Provided data START
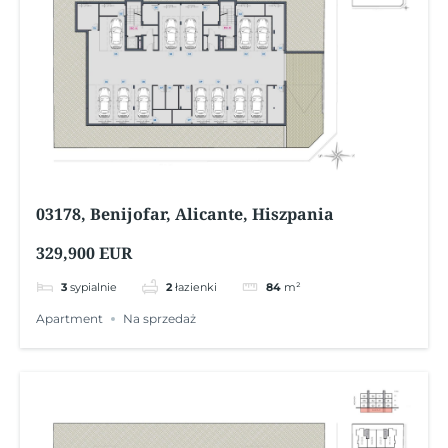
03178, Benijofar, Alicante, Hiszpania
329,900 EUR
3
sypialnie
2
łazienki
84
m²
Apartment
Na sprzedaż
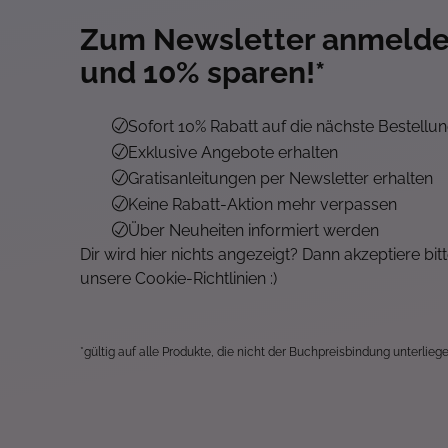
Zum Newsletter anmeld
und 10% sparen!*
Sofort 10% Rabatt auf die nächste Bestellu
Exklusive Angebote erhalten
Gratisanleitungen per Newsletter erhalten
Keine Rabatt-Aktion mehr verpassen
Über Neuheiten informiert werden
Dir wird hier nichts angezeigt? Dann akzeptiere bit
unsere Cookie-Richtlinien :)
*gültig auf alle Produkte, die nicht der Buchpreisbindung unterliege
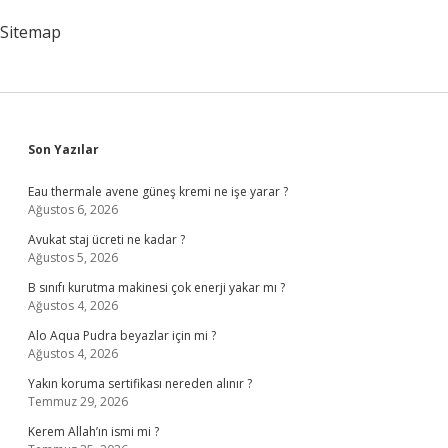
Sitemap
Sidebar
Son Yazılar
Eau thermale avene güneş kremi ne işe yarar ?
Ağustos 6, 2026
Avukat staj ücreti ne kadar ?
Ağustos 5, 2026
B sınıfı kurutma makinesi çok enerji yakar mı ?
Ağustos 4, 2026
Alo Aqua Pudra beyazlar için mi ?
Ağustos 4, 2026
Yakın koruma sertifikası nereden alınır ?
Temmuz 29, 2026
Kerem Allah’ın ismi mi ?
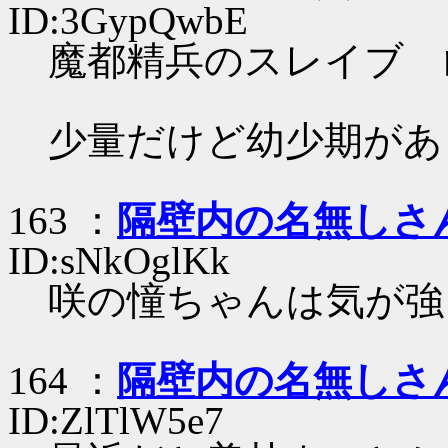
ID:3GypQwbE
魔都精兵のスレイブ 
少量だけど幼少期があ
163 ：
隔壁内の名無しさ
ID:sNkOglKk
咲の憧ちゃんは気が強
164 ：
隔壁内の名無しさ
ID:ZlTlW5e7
Provided data END
Provided data START
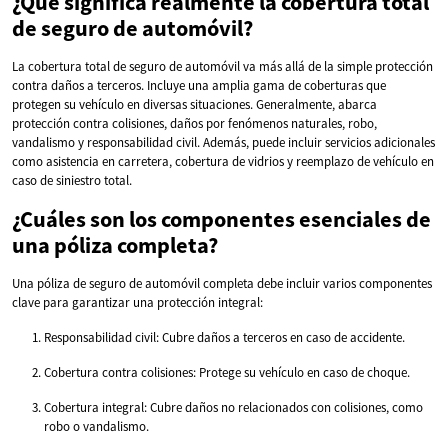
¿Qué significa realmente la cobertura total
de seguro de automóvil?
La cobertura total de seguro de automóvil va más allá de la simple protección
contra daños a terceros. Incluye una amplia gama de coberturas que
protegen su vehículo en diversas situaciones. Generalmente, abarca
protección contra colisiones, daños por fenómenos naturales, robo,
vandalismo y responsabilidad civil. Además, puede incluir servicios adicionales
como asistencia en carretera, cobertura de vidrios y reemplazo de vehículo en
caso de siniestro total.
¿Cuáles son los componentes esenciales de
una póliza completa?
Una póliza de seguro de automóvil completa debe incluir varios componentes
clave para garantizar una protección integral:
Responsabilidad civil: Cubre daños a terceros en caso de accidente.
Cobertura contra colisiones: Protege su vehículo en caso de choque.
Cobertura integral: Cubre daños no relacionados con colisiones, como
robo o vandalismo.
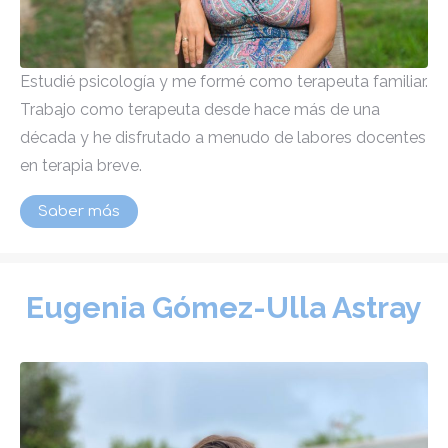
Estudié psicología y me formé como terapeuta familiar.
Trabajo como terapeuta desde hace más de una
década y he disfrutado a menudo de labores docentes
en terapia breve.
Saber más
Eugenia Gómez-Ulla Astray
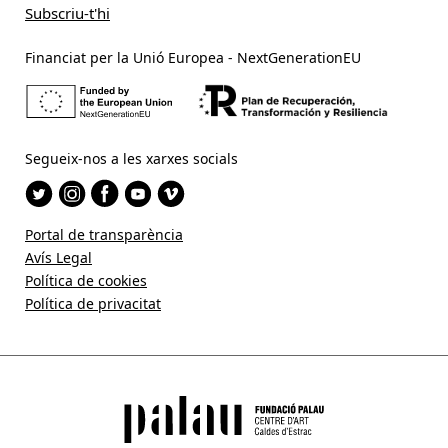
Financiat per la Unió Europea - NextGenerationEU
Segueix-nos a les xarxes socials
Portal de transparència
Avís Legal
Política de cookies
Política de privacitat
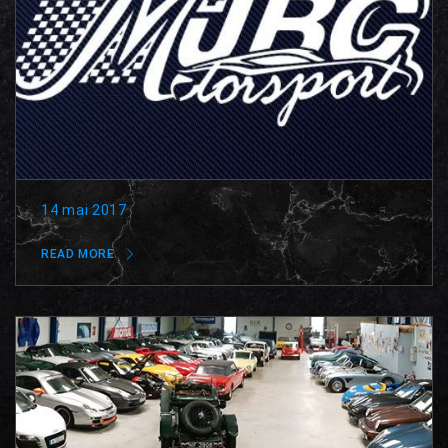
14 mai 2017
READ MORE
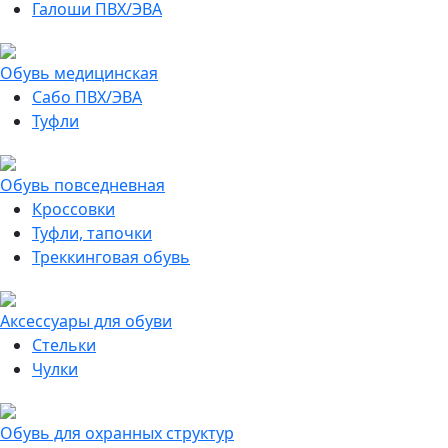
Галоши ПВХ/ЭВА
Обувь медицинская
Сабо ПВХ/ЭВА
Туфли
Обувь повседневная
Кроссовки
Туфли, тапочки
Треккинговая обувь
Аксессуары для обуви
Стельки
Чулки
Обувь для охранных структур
Provided data END
Provided data START
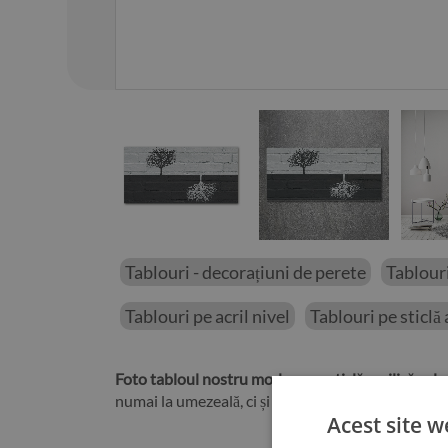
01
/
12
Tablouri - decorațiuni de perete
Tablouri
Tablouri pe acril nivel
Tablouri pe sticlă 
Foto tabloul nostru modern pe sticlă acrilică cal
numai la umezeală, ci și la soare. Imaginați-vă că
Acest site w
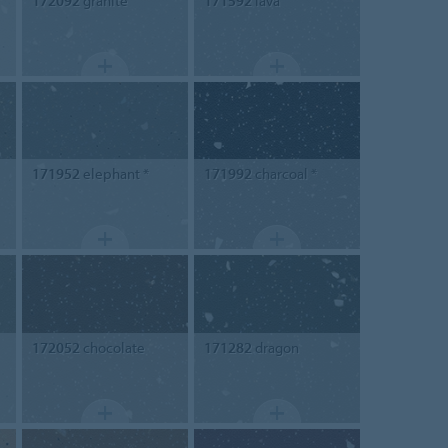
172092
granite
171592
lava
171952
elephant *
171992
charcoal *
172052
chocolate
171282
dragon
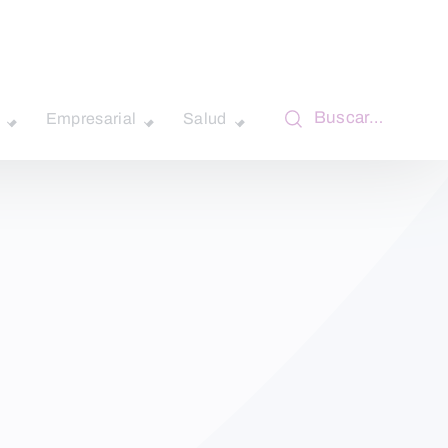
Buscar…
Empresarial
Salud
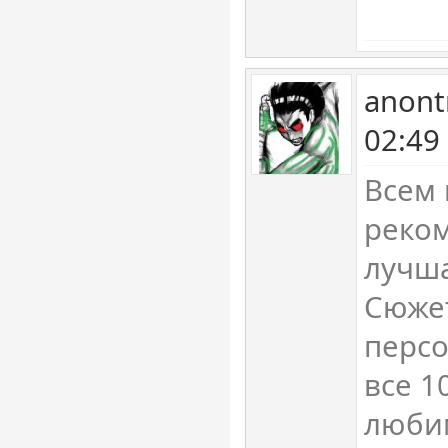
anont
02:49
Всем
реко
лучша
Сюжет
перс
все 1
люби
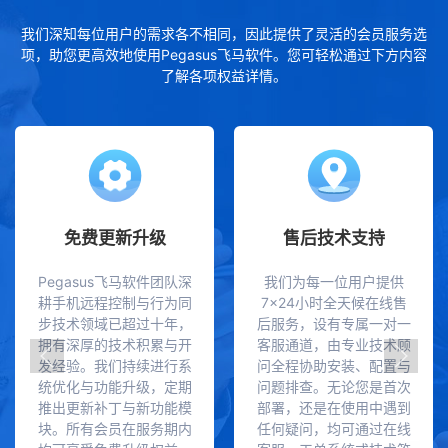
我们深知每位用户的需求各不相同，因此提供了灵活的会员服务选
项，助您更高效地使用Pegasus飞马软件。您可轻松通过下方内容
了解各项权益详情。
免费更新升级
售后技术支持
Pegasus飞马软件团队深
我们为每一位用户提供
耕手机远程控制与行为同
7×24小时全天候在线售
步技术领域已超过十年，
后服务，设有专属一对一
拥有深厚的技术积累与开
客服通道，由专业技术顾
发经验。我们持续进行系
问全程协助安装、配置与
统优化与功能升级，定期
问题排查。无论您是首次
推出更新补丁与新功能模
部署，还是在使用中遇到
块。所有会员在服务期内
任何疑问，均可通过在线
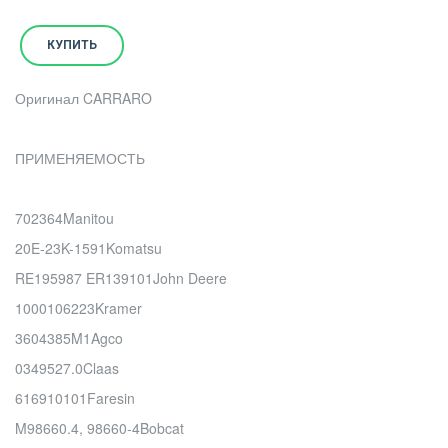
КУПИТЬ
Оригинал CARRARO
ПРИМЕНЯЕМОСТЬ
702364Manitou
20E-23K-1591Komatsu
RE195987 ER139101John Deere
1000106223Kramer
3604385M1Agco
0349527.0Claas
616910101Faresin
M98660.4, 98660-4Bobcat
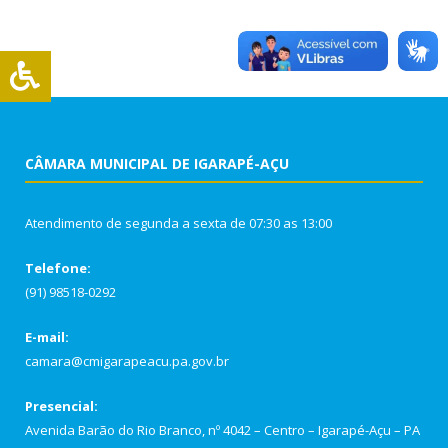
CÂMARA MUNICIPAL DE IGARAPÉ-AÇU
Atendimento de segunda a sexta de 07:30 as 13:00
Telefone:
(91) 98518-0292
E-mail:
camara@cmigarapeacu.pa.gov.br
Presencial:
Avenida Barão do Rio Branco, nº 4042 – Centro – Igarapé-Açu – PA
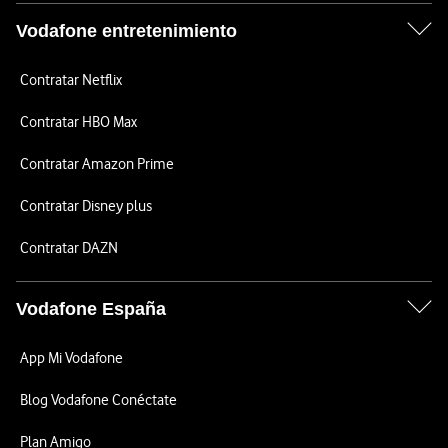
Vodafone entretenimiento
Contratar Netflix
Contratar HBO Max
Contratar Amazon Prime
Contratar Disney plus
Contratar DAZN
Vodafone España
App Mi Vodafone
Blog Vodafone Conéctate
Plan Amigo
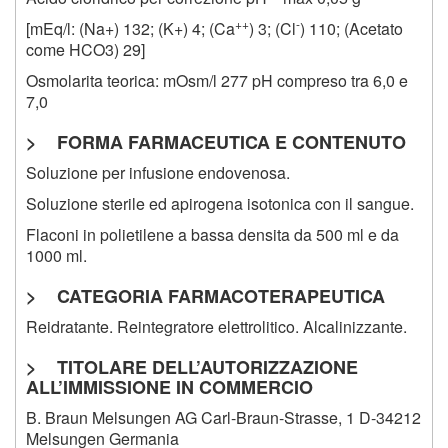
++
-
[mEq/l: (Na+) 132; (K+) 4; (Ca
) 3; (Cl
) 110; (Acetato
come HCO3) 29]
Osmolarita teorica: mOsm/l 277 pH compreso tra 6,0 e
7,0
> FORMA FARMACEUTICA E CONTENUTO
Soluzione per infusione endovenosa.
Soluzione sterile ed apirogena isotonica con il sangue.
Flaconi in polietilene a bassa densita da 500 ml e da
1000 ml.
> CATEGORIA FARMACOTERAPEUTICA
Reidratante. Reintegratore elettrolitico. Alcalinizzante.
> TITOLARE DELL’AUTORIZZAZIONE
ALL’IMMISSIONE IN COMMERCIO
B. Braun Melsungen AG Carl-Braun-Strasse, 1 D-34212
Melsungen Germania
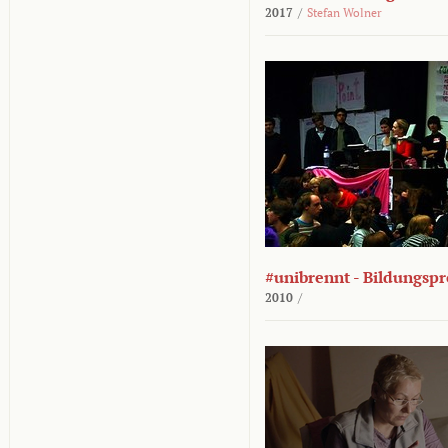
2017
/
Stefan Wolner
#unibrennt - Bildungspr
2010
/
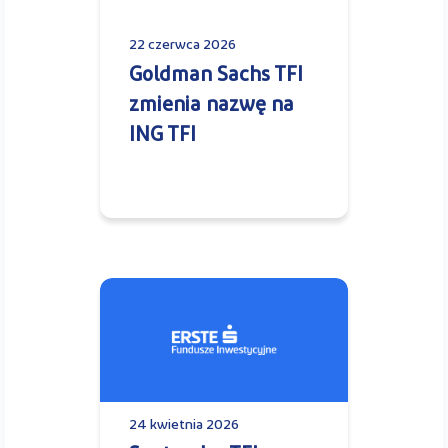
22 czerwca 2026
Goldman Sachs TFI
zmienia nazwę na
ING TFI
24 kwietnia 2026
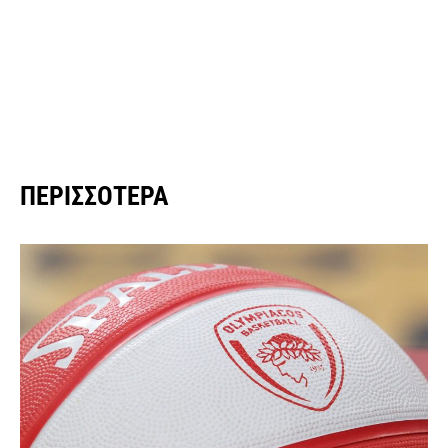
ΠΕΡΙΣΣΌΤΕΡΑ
Provided data END
**Directions:**
Identify every line above that includes the word "civil", and show those lines.

**Answer box:**
vandalismo y responsabilidad civil. Además, puede incluir servicios adicionales
Responsabilidad civil: Cubre daños a terceros en caso de accidente.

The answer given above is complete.